## [Your objective]
Give the number of lines below that hold "knee", and only that.

## [Given records]
== Segment start ==
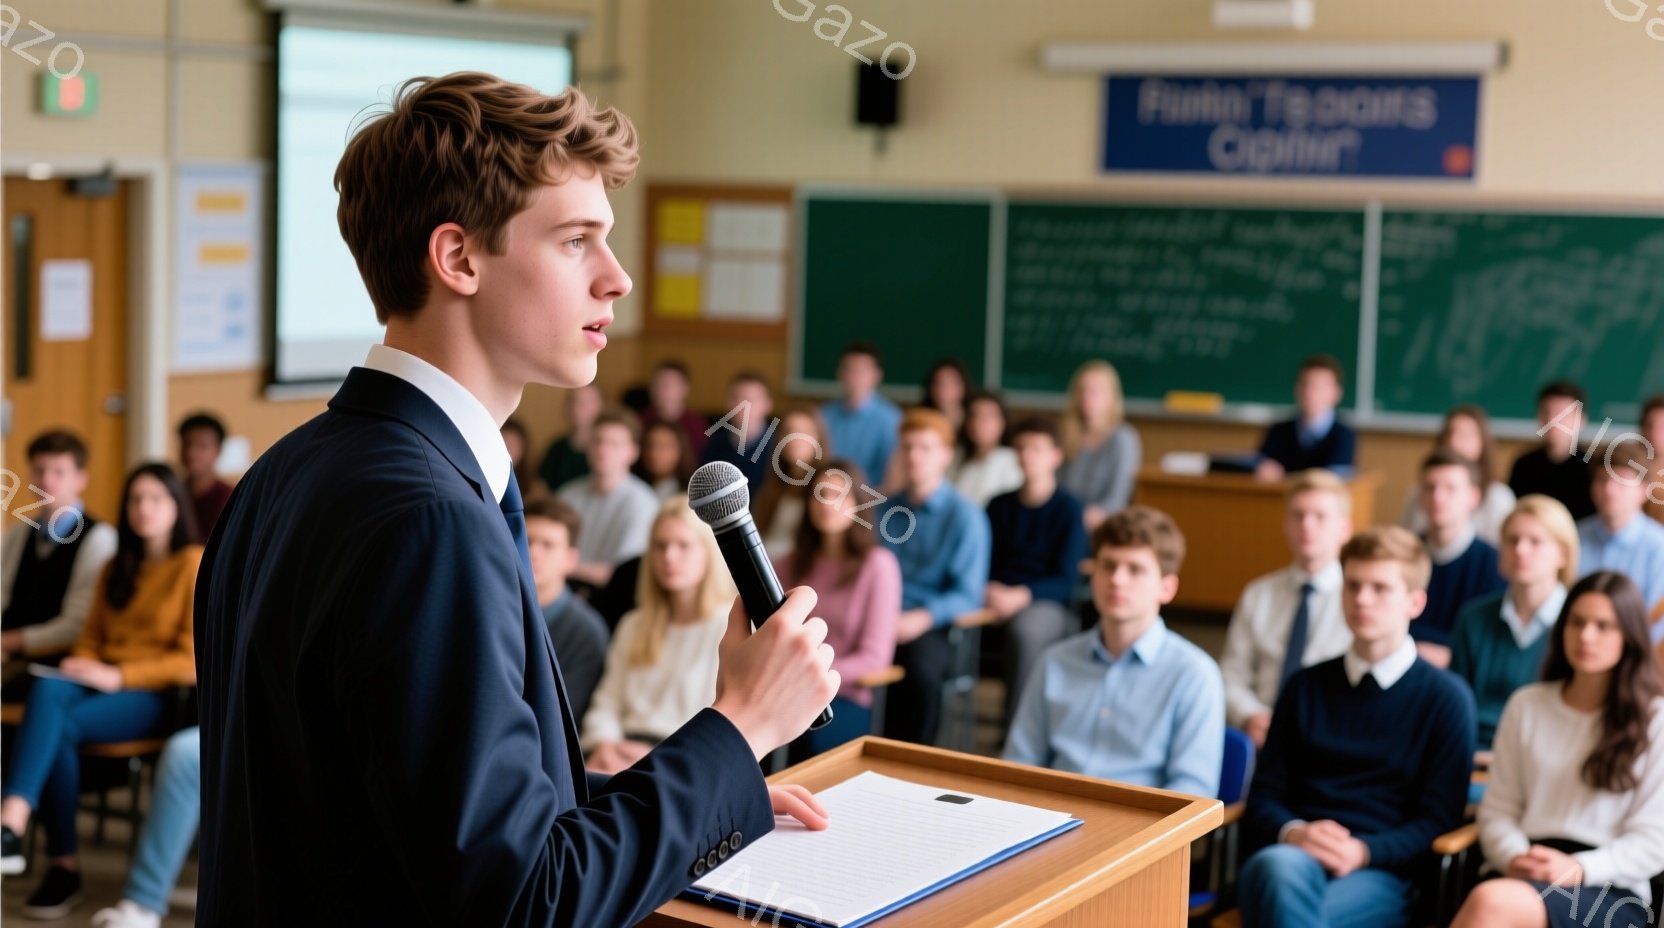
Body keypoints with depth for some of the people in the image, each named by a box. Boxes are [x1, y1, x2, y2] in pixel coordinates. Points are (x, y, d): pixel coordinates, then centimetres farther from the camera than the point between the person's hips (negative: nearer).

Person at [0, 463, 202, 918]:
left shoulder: (197, 565, -1)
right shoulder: (117, 568, 21)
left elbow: (193, 661, -8)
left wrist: (118, 676, -17)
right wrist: (84, 665, -2)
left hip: (157, 695, -5)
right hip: (101, 683, 5)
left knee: (58, 725, -31)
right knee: (48, 689, -31)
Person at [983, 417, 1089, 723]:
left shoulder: (1068, 509, 1)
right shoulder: (1000, 505, 15)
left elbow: (1066, 581, -5)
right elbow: (983, 562, 12)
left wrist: (1020, 596, -20)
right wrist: (989, 589, -12)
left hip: (1046, 603, -3)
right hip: (995, 595, 3)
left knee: (1024, 629, -40)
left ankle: (1015, 721, -28)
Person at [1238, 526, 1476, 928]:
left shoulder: (1446, 699, 11)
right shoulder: (1305, 687, 21)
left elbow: (1438, 821, 4)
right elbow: (1261, 800, 16)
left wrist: (1363, 851, -15)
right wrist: (1294, 833, -9)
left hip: (1381, 874, -2)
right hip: (1287, 854, 3)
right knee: (1280, 866, -39)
== Segment end ==
## [Answer to this exercise]
4